Wolf Lepeniest est également Recteur du Wissenschaftskolleg à Berlin.

Comme l'a signalé Harald Weinrich, il n'y a pas seulement un art de la mémoire, il y a également un art savant de l'oubli. Dans la vie quotidienne, les oublis restent un défaut. Mais, dans la vie politique, ils constituent un danger. Je souhaite rappeler l'heureux hasard qui est survenu dans l'histoire européenne de ce siècle : la réconciliation, devenue amitié, entre les allemands et les français, qui aurait semblé impossible à nos parents et inimaginable à nos grands-parents. Il est d'autant plus nécessaire de le rappeler qu'à l'arrière plan de la routine des relations franco-allemandes, les inquiétudes grandissent dans nos deux pays, allant jusqu'à interférer dans le processus d'unification européenne.

Culture, amitié, routine

La France et l'Allemagne sont liées, tout au long de leur histoire commune, par une succession d'actes de compensation sur le plan culturel censés effacer la honte des guerres perdues ; cela se produisait de manière si militante que la nouvelle guerre fut souvent pensée et préparée dans les deux pays sur le champ culturel. C'est le cas de l'Allemagne après les batailles perdues d'Iéna et d'Auerstedt, et également celui de la France de l'après-Sedan. C'est encore vrai pour l'Allemagne après Versailles.
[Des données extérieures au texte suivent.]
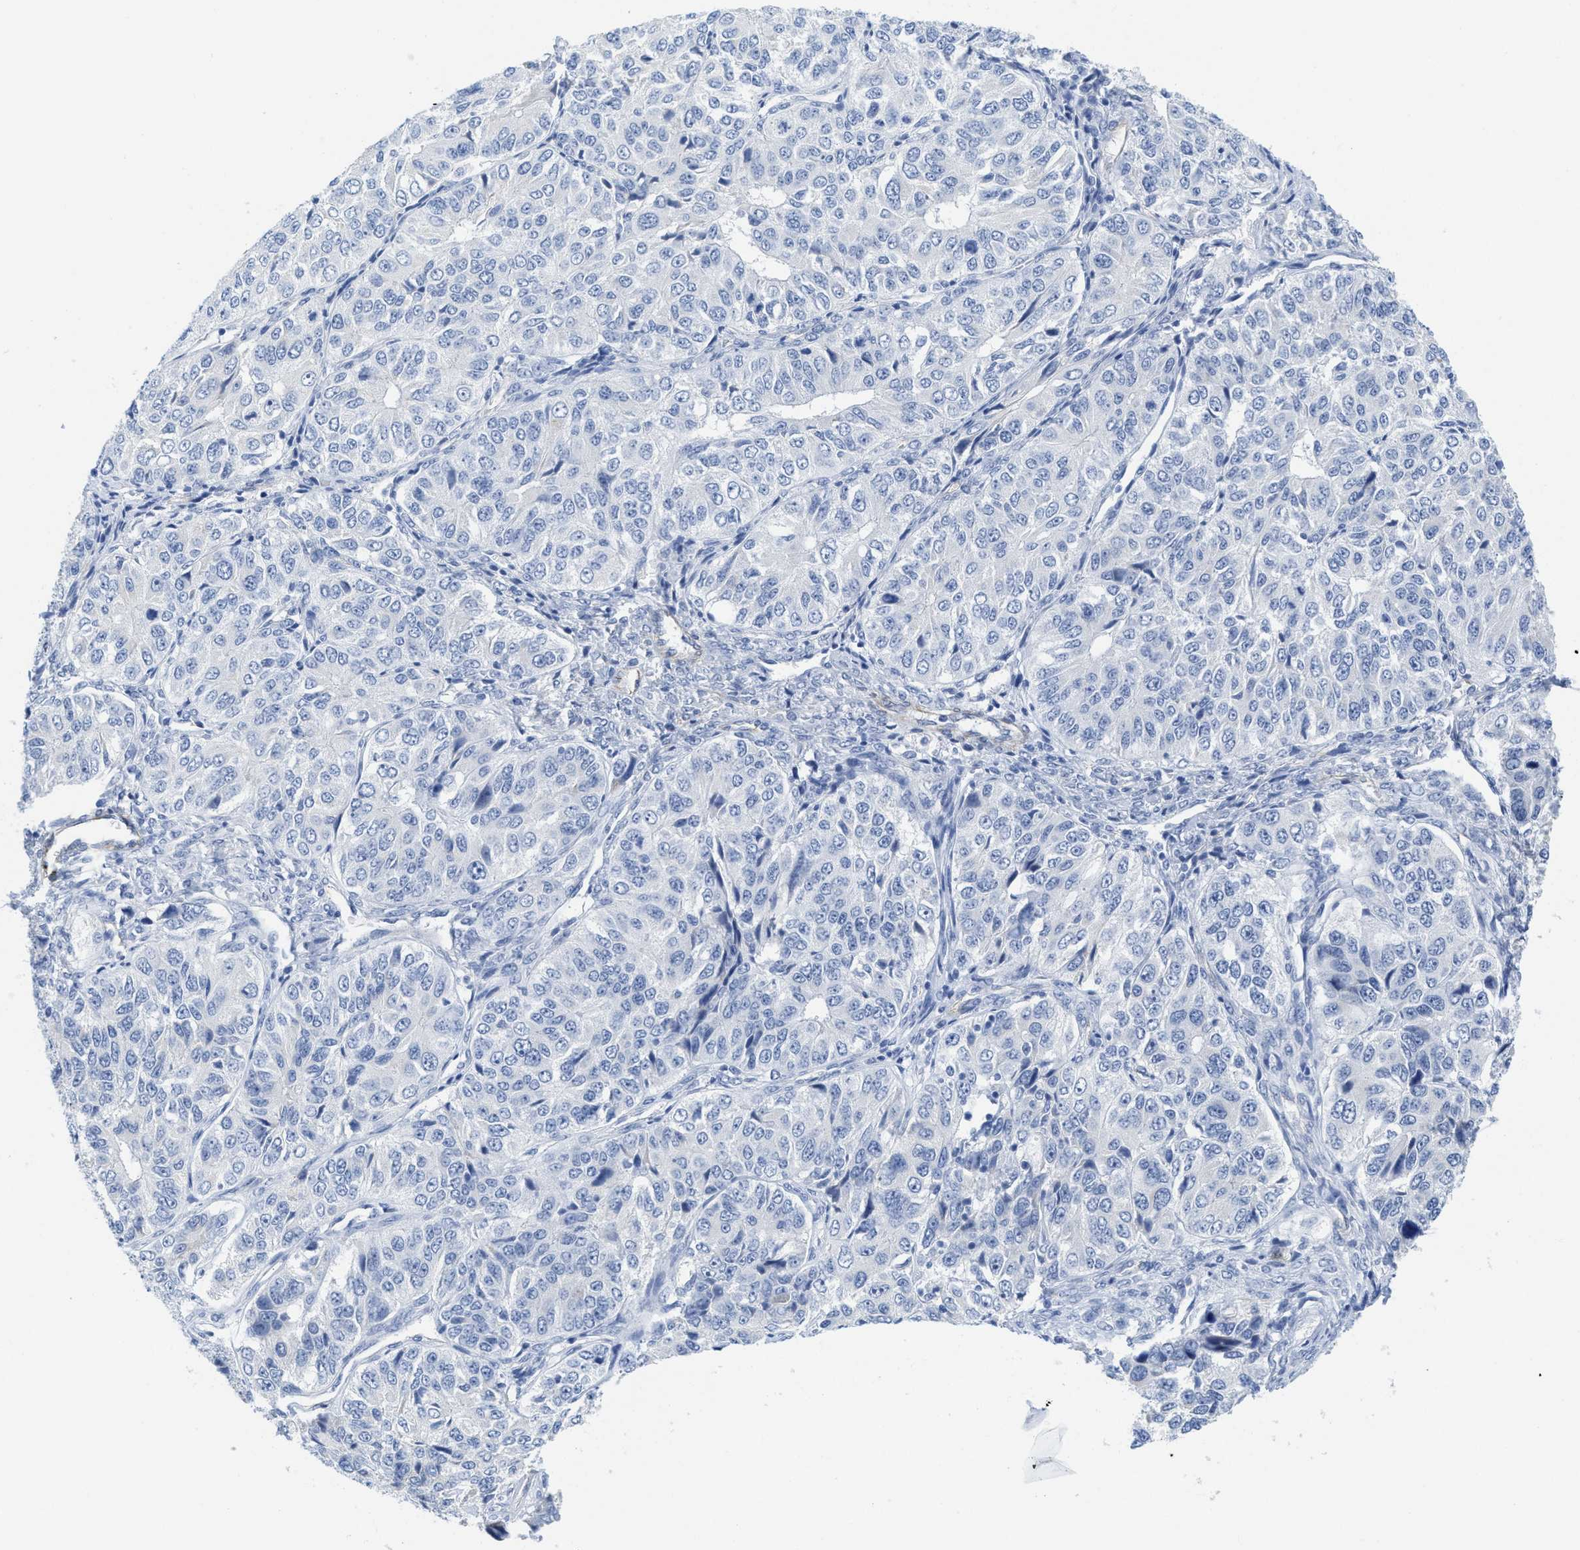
{"staining": {"intensity": "negative", "quantity": "none", "location": "none"}, "tissue": "ovarian cancer", "cell_type": "Tumor cells", "image_type": "cancer", "snomed": [{"axis": "morphology", "description": "Carcinoma, endometroid"}, {"axis": "topography", "description": "Ovary"}], "caption": "The photomicrograph demonstrates no staining of tumor cells in ovarian cancer (endometroid carcinoma).", "gene": "TUB", "patient": {"sex": "female", "age": 51}}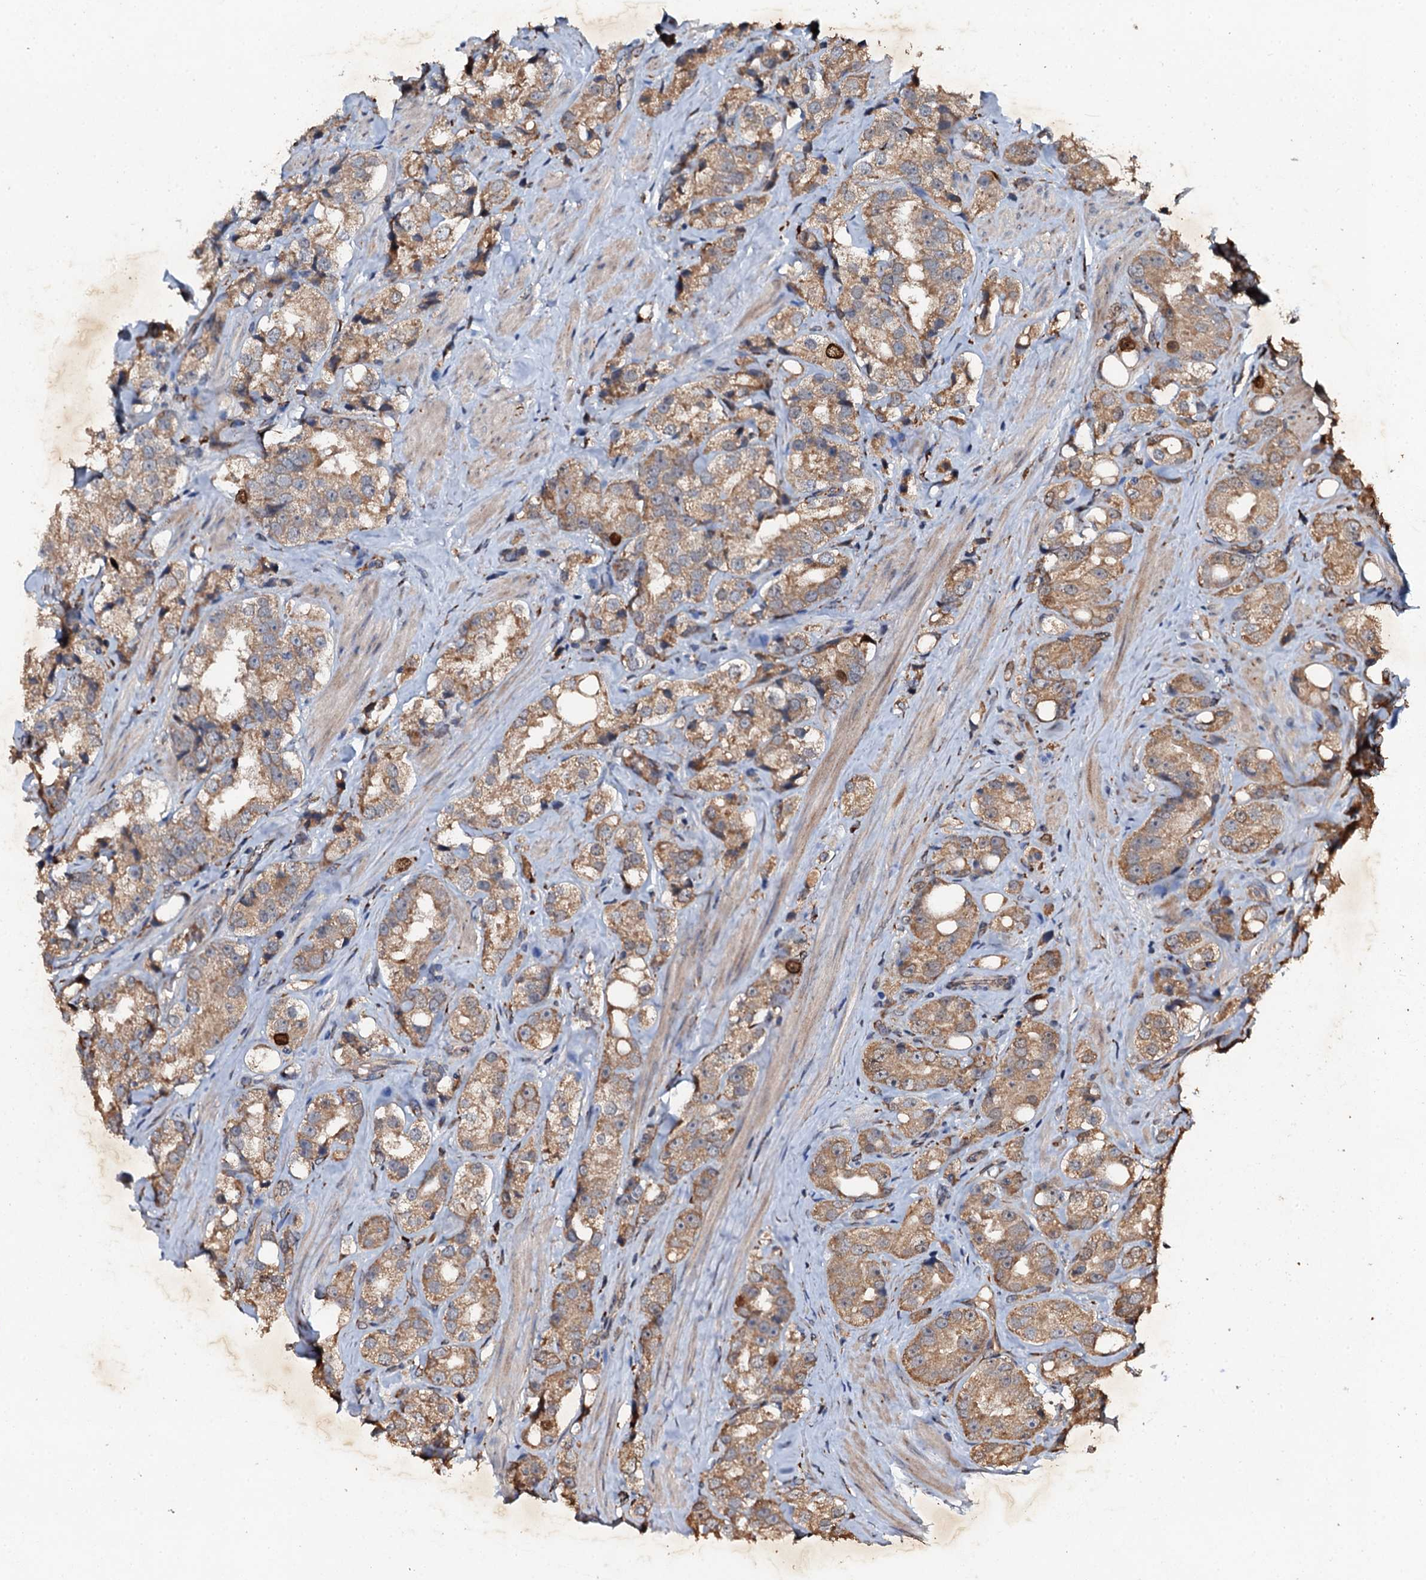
{"staining": {"intensity": "moderate", "quantity": ">75%", "location": "cytoplasmic/membranous"}, "tissue": "prostate cancer", "cell_type": "Tumor cells", "image_type": "cancer", "snomed": [{"axis": "morphology", "description": "Adenocarcinoma, NOS"}, {"axis": "topography", "description": "Prostate"}], "caption": "Prostate cancer tissue reveals moderate cytoplasmic/membranous staining in about >75% of tumor cells", "gene": "ADAMTS10", "patient": {"sex": "male", "age": 79}}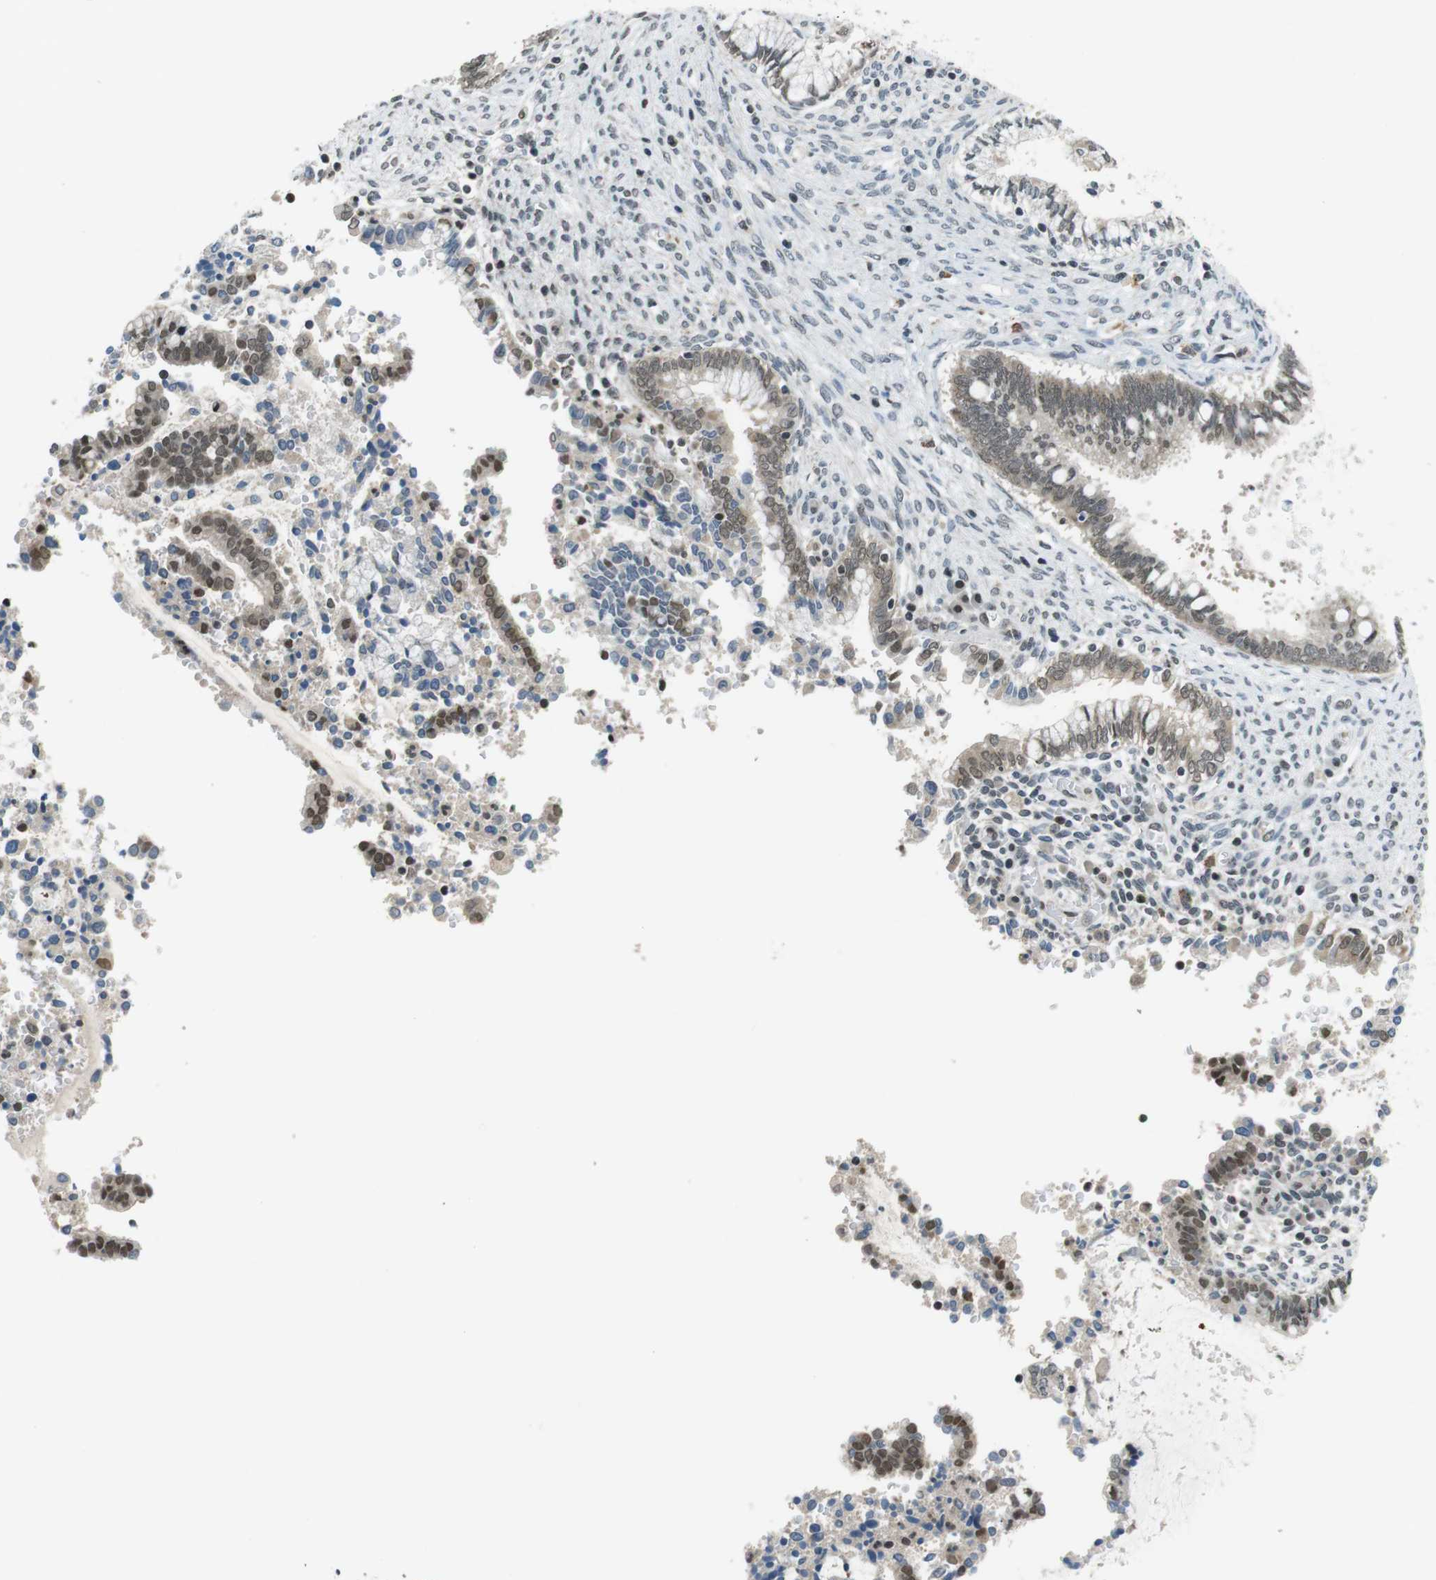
{"staining": {"intensity": "weak", "quantity": ">75%", "location": "nuclear"}, "tissue": "cervical cancer", "cell_type": "Tumor cells", "image_type": "cancer", "snomed": [{"axis": "morphology", "description": "Adenocarcinoma, NOS"}, {"axis": "topography", "description": "Cervix"}], "caption": "High-magnification brightfield microscopy of cervical adenocarcinoma stained with DAB (3,3'-diaminobenzidine) (brown) and counterstained with hematoxylin (blue). tumor cells exhibit weak nuclear positivity is seen in approximately>75% of cells.", "gene": "NEK4", "patient": {"sex": "female", "age": 44}}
Cela fut beaucoup moins vrai pour la France vaincue au terme de la guerre éclair menée par Hitler, ce qui reste jusqu'à nos jours un point sombre dans la mémoire française de l'"étrange défaite". L'attitude passive des intellectuels témoignait alors bien plus de l'épuisement de la France que de la seule situation militaire. Ainsi, on a pu constater qu'après la capitulation, la culture française sous Vichy - ce "mélange de terreur blanche, de bibliothèque rose et de marché noir", pour reprendre les termes de Brunschwicg - n'était plus en mesure de créer un potentiel de revanche efficace ; et c'est justement cette constatation, ressentie comme déshonorante, qui est à l'origine de l'aveuglement durable sur les véritables dimensions de la collaboration.

La culture comme revanche: cette caractéristique cachée des relations franco-allemandes qui persiste encore de nos jours obligeait tous ceux qui dans les deux pays pactisaient, pour une raison ou pour une autre, avec l'"ennemie héréditaire" à se justifier ou à se dissimuler. Thomas Mann a décrit dans ses "Considérations d'un apolitique", rédigées pendant la première guerre mondiale, la rivalité culturelle franco-allemande comme une inévitable querelle fraternelle survenue sous le toit européen, lorsqu'il s'en prenait à Heinrich Mann, le "littérateur de la civilisation".

C'est justement pour cette raison que sont nées des affinités électives d'une douloureuse intensité entre les esprits de nos deux nations. Cependant, avant la seconde guerre mondiale, il n'y avait pas assez d'Allemands et trop peu de Français qui partageaient l'espoir de sauver l'Europe et le monde en rapprochant la France et l'Allemagne.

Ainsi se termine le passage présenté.